Yesterday we told you that Nasty Gal is currently selling t-shirts with some awfully familiar logos on them. The most blatant: its Fancy Bones Tee (above right). CHANEL got wind of our post, and the company's legal department is taking action to protect the trademarked logo. A CHANEL spokesperson told The Fashion Law: "CHANEL is writing Nasty Gal a cease and desist letter to stop the infringing sales and we hope that they will comply so that this matter can be resolved without the need to file a lawsuit."
This comes as no surprise as CHANEL diligently polices unauthorized use of its mark. You may remember that Karl Lagerfeld's design house infamously put an ad in WWD two years ago warning against trademark infringement, saying: "PLEASE DON’T ... We take our trademark seriously."
For the uninitiated trademark infringement is the unauthorized use of a trademark or service mark on or in connection with goods and/or services in a manner that is likely to cause confusion, deception, or mistake about the source of the goods and/or services.
To support a trademark infringement claim in court, a plaintiff must prove that it owns a valid mark, that it has priority (its rights in the mark(s) are "senior" to the defendant's), and that the defendant's mark is likely to cause confusion in the minds of consumers about the source or sponsorship of the goods or services offered under the parties' marks. When a plaintiff owns a federal trademark registration on the Principal Register, there is a legal presumption of the validity and ownership of the mark as well as of the exclusive right to use the mark nationwide on or in connection with the goods or services listed in the registration. These presumptions may be rebutted in the court proceedings.

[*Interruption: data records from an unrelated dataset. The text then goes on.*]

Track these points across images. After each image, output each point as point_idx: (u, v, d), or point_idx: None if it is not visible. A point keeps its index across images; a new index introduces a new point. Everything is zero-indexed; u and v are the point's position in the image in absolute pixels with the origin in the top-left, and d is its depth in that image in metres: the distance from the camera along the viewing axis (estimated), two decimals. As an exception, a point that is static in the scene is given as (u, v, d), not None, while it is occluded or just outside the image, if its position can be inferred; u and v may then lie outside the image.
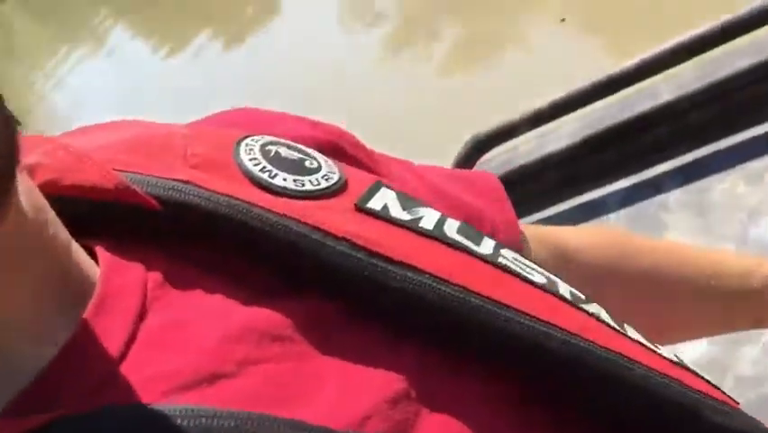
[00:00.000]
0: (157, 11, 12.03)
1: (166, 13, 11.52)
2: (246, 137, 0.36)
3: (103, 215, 0.32)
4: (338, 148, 0.41)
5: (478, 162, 1.14)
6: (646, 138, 1.06)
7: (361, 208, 0.34)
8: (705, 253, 0.61)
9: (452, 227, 0.35)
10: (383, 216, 0.34)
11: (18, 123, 0.27)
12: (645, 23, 4.09)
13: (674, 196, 1.02)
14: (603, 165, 1.09)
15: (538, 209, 1.12)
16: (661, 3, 4.32)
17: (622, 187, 1.08)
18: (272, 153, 0.36)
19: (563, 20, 4.71)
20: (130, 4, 13.66)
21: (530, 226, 0.58)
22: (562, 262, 0.57)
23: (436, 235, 0.34)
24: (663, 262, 0.59)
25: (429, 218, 0.35)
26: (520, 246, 0.52)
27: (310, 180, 0.35)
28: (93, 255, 0.32)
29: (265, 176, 0.34)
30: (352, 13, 6.69)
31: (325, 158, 0.37)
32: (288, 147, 0.37)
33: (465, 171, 0.56)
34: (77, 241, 0.31)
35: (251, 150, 0.35)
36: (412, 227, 0.34)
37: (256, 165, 0.34)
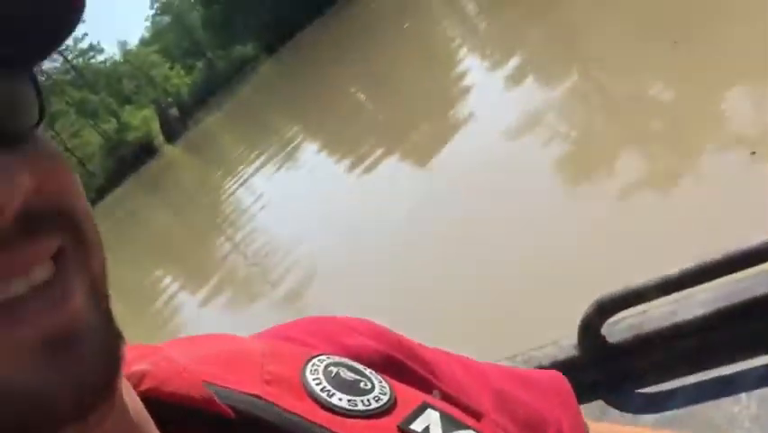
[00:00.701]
0: (338, 128, 12.78)
1: (344, 130, 12.22)
2: (314, 357, 0.43)
3: (191, 417, 0.39)
4: (394, 360, 0.47)
5: (606, 322, 1.13)
6: (785, 316, 1.01)
7: (403, 430, 0.39)
8: None
9: None
10: None
11: (122, 338, 0.33)
12: None
13: (814, 382, 0.96)
14: (738, 340, 1.05)
15: (666, 379, 1.08)
16: None
17: (758, 365, 1.02)
18: (333, 374, 0.42)
19: (754, 153, 4.22)
20: (319, 122, 14.61)
21: (603, 426, 0.58)
22: None
23: None
24: None
25: None
26: None
27: (362, 401, 0.40)
28: None
29: (324, 395, 0.40)
30: (527, 133, 6.76)
31: (380, 378, 0.43)
32: (348, 368, 0.43)
33: (531, 372, 0.58)
34: None
35: (315, 370, 0.42)
36: None
37: (318, 385, 0.41)
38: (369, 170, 8.87)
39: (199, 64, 45.27)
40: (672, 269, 1.05)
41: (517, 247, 4.92)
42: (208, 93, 41.30)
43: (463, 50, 12.10)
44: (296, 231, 8.81)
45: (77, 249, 0.31)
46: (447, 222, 6.09)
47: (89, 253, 0.31)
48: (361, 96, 15.36)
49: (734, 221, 3.54)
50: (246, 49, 41.50)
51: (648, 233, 4.11)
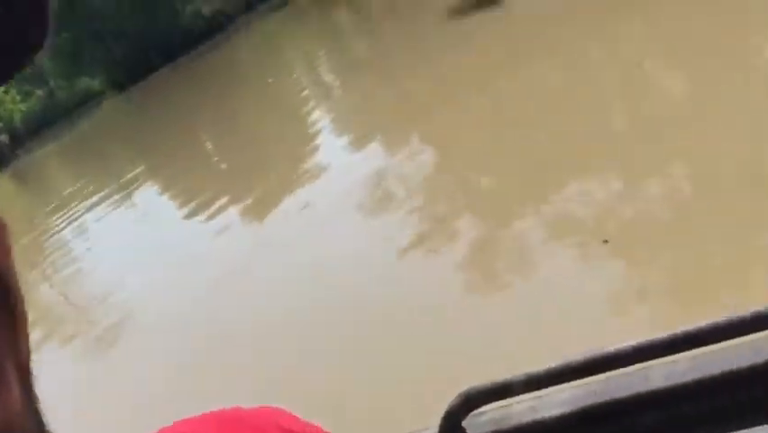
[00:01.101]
0: (180, 174, 12.52)
1: (186, 177, 11.99)
2: None
3: None
4: None
5: (470, 415, 1.13)
6: (639, 421, 1.05)
7: None
8: None
9: None
10: None
11: None
12: (696, 258, 3.76)
13: (662, 489, 0.99)
14: (594, 441, 1.07)
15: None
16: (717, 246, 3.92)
17: (611, 467, 1.05)
18: None
19: (606, 241, 4.17)
20: (161, 166, 14.23)
21: None
22: None
23: None
24: None
25: None
26: None
27: None
28: None
29: None
30: (371, 205, 6.87)
31: None
32: None
33: None
34: None
35: None
36: None
37: None
38: (208, 219, 8.73)
39: (39, 92, 42.98)
40: (539, 366, 1.06)
41: (347, 310, 4.93)
42: (45, 123, 39.22)
43: (317, 112, 12.28)
44: (118, 275, 8.61)
45: (9, 329, 0.25)
46: (273, 275, 6.05)
47: (20, 338, 0.26)
48: (209, 145, 15.15)
49: (587, 312, 3.67)
50: (93, 82, 39.95)
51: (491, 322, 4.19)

Generally, the court will consider evidence addressing various factors to determine whether there is a likelihood of confusion among consumers. The key factors considered in most cases are the degree of similarity between the marks at issue and whether the parties' goods and/or services are sufficiently related that consumers are likely to assume (mistakenly) that they come from a common source. Other factors that courts typically consider include how and where the parties' goods or services are advertised, marketed, and sold; the purchasing conditions; the range of prospective purchasers of the goods or services; whether there is any evidence of actual confusion caused by the allegedly infringing mark; the defendant's intent in adopting its mark; and the strength of the plaintiff's mark.
UPDATE: As of now, the t-shirts are no longer for sale on Nasty Gal's website, and a CHANEL spokesman told The Fashion Law: "We wrote them a cease and desist letter and we are glad they complied. We previously had taken action against the manufacturer."